The Nationals scored a 10-6 win over the Reds tonight, posting their second straight victory and giving themselves a chance at splitting the six-game road trip tomorrow afternoon, which began with three straight losses. The Nats have had eight losing streaks of four or more games this season, and have responded with two straight wins in just four of those. So this is a key step.
“You’ve got to do that (stop losing streaks,” interim manager Jim Riggleman said. “The way you generally do it is, a so-called stopper goes out there in the rotation for you and stops a losing streak. We’ve done it offensively. The best teams in baseball are going to have some four, five-game losing streaks during the course of the year, but you’ve got to minimize them.”
But you’re probably concerned with other Nationals-related developments more than the game, so here’s the rest of today’s news in bullet form.
—I was able to confirm the Nationals’ offer to Stephen Strasburg tonight—it does indeed surpass the $10.5 million package given to Mark Prior in 2001. But opinion still seems very much split about whether the Nationals will get the deal done. One thing I keep going back to is something Tony Gwynn said, over and over, when I was in Texas doing a story on Strasburg in May.
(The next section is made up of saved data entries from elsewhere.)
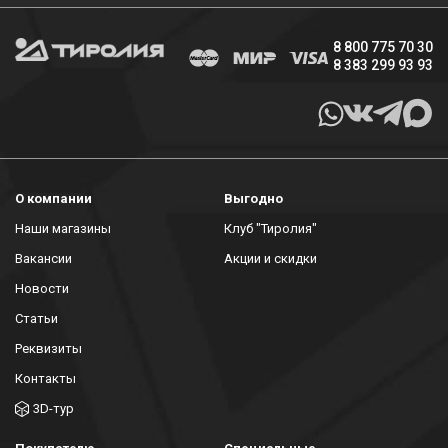
8 800 775 70 30
8 383 299 93 93
О компании
Выгодно
Наши магазины
Клуб "Тиролия"
Вакансии
Акции и скидки
Новости
Статьи
Реквизиты
Контакты
3D-тур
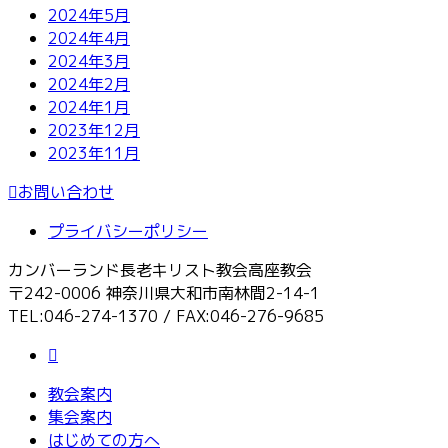
2024年5月
2024年4月
2024年3月
2024年2月
2024年1月
2023年12月
2023年11月
お問い合わせ
プライバシーポリシー
カンバーランド長老キリスト教会高座教会
〒242-0006 神奈川県大和市南林間2-14-1
TEL:046-274-1370 / FAX:046-276-9685
教会案内
集会案内
はじめての方へ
Here’s what the Hall of Famer, who coached Strasburg for three years, said back then:
“I know he wants to play. And that, for me, is a comfort, knowing that I know where his heart is. He wants to play. And how all this stuff is going to get done, that’s out of my hands. But I know this: He wants to play, and he wants the opportunity to show people he can pitch. And I take great comfort in that, because I know who his advisor is going to be, and I know he has a history of drawing it out. But in my mind, I know he wants to play, and I’m cool with it.”
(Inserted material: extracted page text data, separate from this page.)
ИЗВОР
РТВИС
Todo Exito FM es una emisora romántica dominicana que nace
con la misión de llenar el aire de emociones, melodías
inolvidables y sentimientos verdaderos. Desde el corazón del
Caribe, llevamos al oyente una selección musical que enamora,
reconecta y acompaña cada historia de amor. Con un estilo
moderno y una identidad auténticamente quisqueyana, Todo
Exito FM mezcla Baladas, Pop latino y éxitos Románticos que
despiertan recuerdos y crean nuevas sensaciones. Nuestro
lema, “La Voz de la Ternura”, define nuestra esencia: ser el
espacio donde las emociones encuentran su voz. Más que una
The message there is clear: Gwynn believes Strasburg wants to play. We’ll know by Monday night how much.
—Elijah Dukes drove in three runs tonight, giving him 13 in his last eight games. “A lot of times I try to go for the long ball,” Dukes said. “I tend to mess up a lot – missing pitches, not taking the right pitches or swinging at (bad) balls. Now, I try to get that one pitch to drive the other way.”
Too soon to tell if this is just a hot streak or Dukes is maturing as a hitter to the point he can be a consistent source of production. But nobody’s ever questioned his talent.
—Another bad night for Logan Kensing—he gave up four runs in 2/3 of an inning, and you have to wonder if his time in the majors is running out. Jim Riggleman has talked about wanting to return to a seven-man bullpen soon, and Kensing’s ERA is 10.46. The Nationals still like him, but he’s got to get things figured out quickly.
“I think he topped out at 96. (Pitching coach) Steve McCatty and I talk about it a lot. Something is easy to see for the hitters, or he’s tipping his pitches, or something,” Riggleman said. “He throws too good to get hit that hard. We hope he can get that straightened out.”
We’re back for the finale of this four-game series tomorrow at 1:10.